Monday, November 23, 2009

Servant-Leadership - KNOW Yourself: Purpose

On your journey to becoming a better leader, especially moving along the path to mastering servant-leadership, understanding your purpose is vital and demands of you some powerful introspection. The fundamental question is: how can you lead anyone if you don’t really know where you are going?

Do you know why you are here on earth? Is your life, like all lives, ultimately an expression of random chance? Or were you created for meaning and purpose?

Where are you headed – ultimately? When you’re dead, you are just dead, right? Or do your choices in this life have a meaning that has eternal implications?

Does your life have meaning that is not just self-centered? Is it all about you? Are you just a mass of chemicals that evolution somehow connected that give birth to your body, mind and spirit? Do you believe that God created humans in His image and made humans “living spirits” – beings that are eternal?

What is your understanding about God? Is He the great “watch-maker” who wound it all up and has just “walked away” and let the watch run its course? Do you think that evolution really did happen but God interrupted it (in some mysterious way) to make humans special? Is God’s revelation accurate – does He exercise sovereign control over his revelation to humans (the Holy Bible) or is he playing with us, fooling us, and ultimately deceiving us? Did the Creator God make us in his image, came to us as human, died for our sin, conquered death for us so that we can be born one more time, this time in righteousness allowing us to live in the presence of a perfect God?

Is your chief purpose to glorify God and enjoy Him forever? Or is that just some religious point of view that is OK for some, but not for everybody?

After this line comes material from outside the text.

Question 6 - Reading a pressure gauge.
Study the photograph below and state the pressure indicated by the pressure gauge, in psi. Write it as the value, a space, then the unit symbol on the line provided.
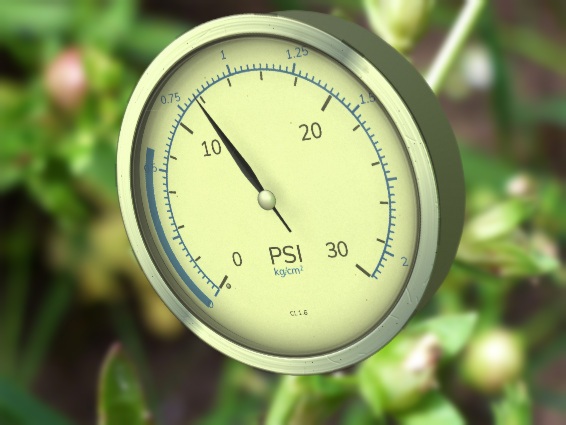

How you answer these questions lays the foundation for your leadership style. Do be confused by the Zen approach to purpose – sure, humans can conquer fears, find meaning, even in suffering, and choose to be positive in the face of ugly circumstances. Good stuff – all of it. The question still remains, “so what?” What does it all matter if you gain the whole world – conquer fear, display sadness, give yourself to the poor and needy - but lose your soul?

Does your purpose have eternity in mind?